Del Cid was a good student with good grades. He went the extra mile to participate in his school’s advanced learning and athletic programs. But during class time, Del Cid found himself doodling on the borders of his notebooks, dreaming up cartoon characters and story lines.
While he wanted to make his family proud, Del Cid knew he didn’t want to work in the medical field. He was a passionate storyteller and artist who dreamt of creating video games like Skyrim and Oblivion, but after being bullied in school for his art, Del Cid gave up drawing altogether.
“Back then everything that was popular was Pokemon and Yugioh … the stuff that you saw on TV. If you didn’t know how to draw that, you were lame,” Del Cid said. “It was like, ‘Why are you even trying? You don’t know how to draw. You suck at drawing, stop drawing.’ So, I stopped.”
Art had always been Del Cid’s way of escaping from the world. Without that outlet, he started having a hard time in school.
“I found that I was tired every day. I found that I would start crying in the middle of the day for no reason,” Del Cid said. “And there was one day in particular when I got home and I passed out in my room. I got really light headed and started breathing heavy and eventually I woke up and I was on the floor.”
After researching his symptoms on the internet, Del Cid decided to speak up about his condition.
“I told my mom, ‘I think I’m depressed.’ So the first thing she asked me was, ‘Have you thought about killing yourself.?’ And at that point, I told her no,” he said. “I was lying to her.”
Del Cid’s mother took him to a psychologist, who immediately diagnosed him with anxiety and depression. Despite medication and psychological treatment, he began to practice self harm.
“I would unfold wire hangers and stab them into my legs so I wouldn’t have noticeable scars. Eventually, that wasn’t helping. It didn’t (help) me, so I stopped doing that altogether. And I went through high school like that,” he said.
While he continues to battle anxiety and depression, Del Cid said he finds comfort in his artwork and friendships on campus.
During his third year at Cal State Fullerton, Del Cid joined Hermanos Unidos, a non-profit organization that works to improve the graduation rate among Latino males on campus. With over 100 members, the club has provided an on-campus home for Del Cid, who spends most of his time at CSUF.

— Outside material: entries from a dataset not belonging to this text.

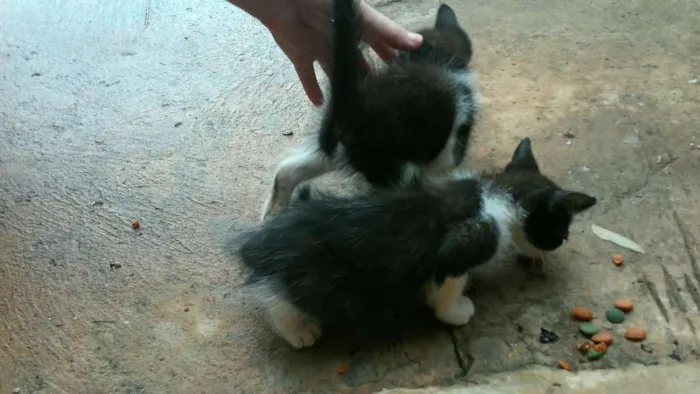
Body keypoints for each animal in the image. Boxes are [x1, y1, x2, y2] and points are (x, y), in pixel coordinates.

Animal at [235, 139, 596, 348]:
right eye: (560, 232)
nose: (555, 248)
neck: (498, 197)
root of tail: (261, 241)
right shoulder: (465, 243)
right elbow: (449, 278)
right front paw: (455, 311)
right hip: (313, 276)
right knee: (276, 292)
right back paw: (298, 329)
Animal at [260, 0, 478, 220]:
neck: (439, 62)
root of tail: (354, 107)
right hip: (386, 162)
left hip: (340, 144)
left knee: (287, 170)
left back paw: (274, 212)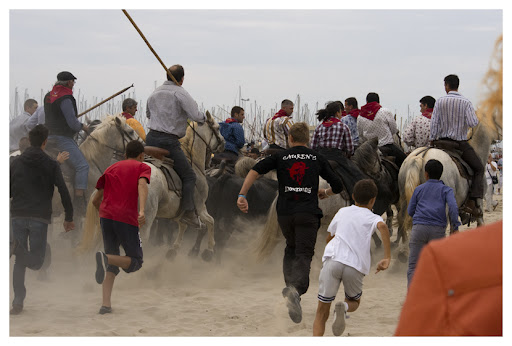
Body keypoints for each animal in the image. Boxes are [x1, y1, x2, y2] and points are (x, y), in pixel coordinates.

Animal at [79, 112, 225, 260]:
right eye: (218, 128)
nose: (223, 143)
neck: (192, 161)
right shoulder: (199, 207)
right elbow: (210, 221)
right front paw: (209, 250)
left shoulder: (177, 211)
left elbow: (183, 225)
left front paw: (174, 249)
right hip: (144, 223)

“Hermanos Unidos is the thing that pulled me out,” he said. “I do connect with the mission but overall, I have a personal connection with the organization and the people in it. It’s something that I think everybody needs and something that everybody deserves to have.”

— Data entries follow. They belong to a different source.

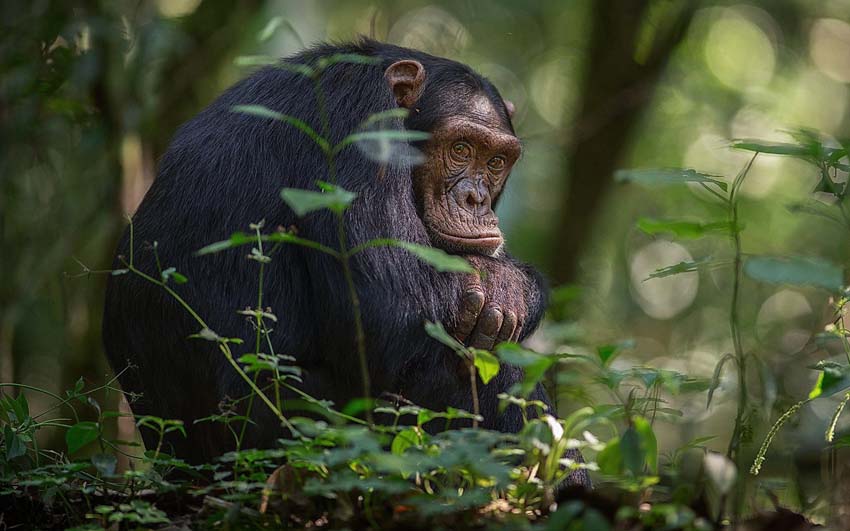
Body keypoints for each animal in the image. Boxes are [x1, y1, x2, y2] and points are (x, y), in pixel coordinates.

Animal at [101, 38, 588, 486]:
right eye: (462, 149)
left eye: (496, 161)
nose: (476, 198)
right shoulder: (355, 120)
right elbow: (388, 306)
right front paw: (506, 287)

Eddy Giron, a management major at CSUF, met Del Cid last fall during an Hermanos Unidos meeting. A fellow Guatemalan, Giron said Del Cid brings a positive energy to the group.

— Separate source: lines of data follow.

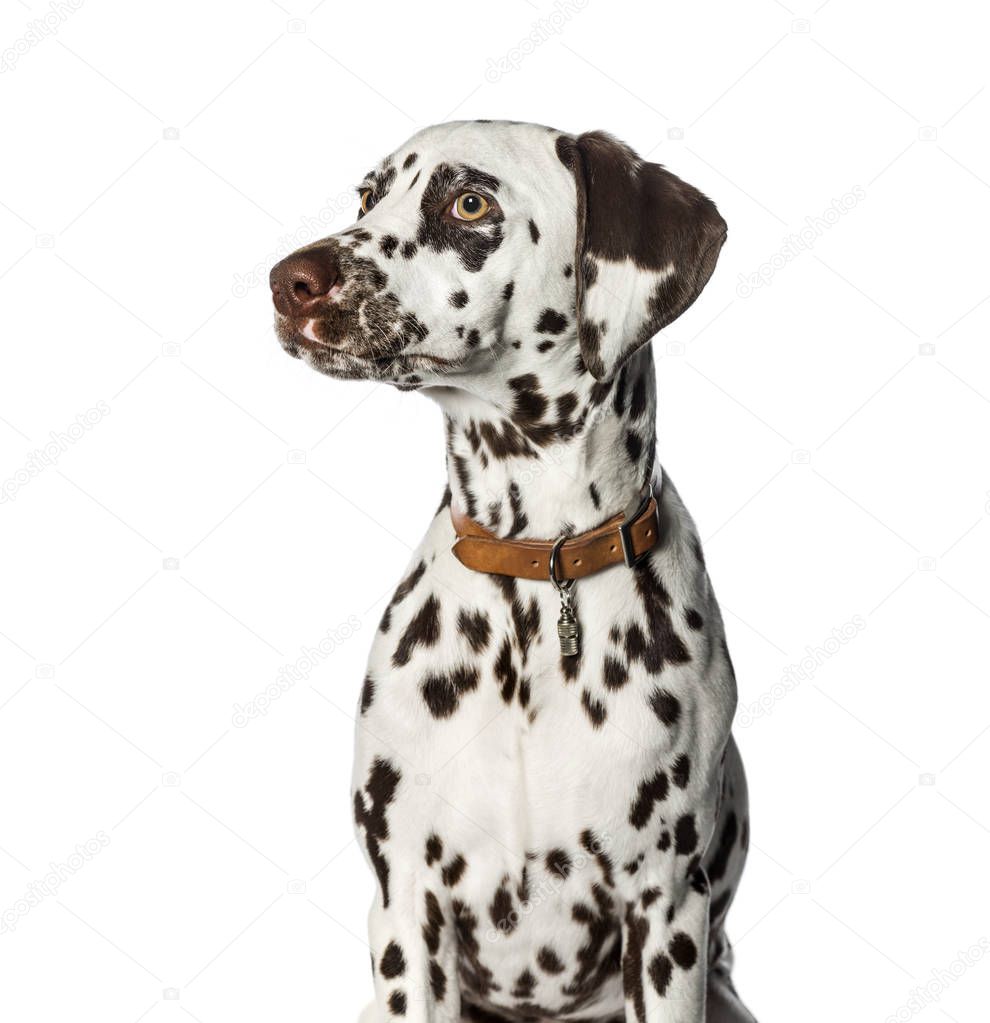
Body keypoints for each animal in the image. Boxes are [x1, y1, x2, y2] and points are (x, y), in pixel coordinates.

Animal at [270, 123, 756, 1023]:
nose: (290, 279)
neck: (538, 578)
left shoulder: (666, 912)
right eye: (369, 195)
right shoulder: (407, 908)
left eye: (470, 202)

“He’s always smiling,” Giron said. “But if he’s not studying or working on homework, he’s sketching in his notebooks.”
Del Cid has lost track of the number of sketchbooks he has owned over the years. And while he loves the idea of unfinished sketchbooks, Del Cid said digital animation has allowed him to discover advanced skills to express his creativity.
“Stories, TV, video games, cartoons were always the things that I used to, get away from stress, get away from everything else,” Del Cid said. “I figured I have right now the opportunity to where even if I don’t do very well in animation, I have the chance to do something else afterwards, but why not pursue my dreams?”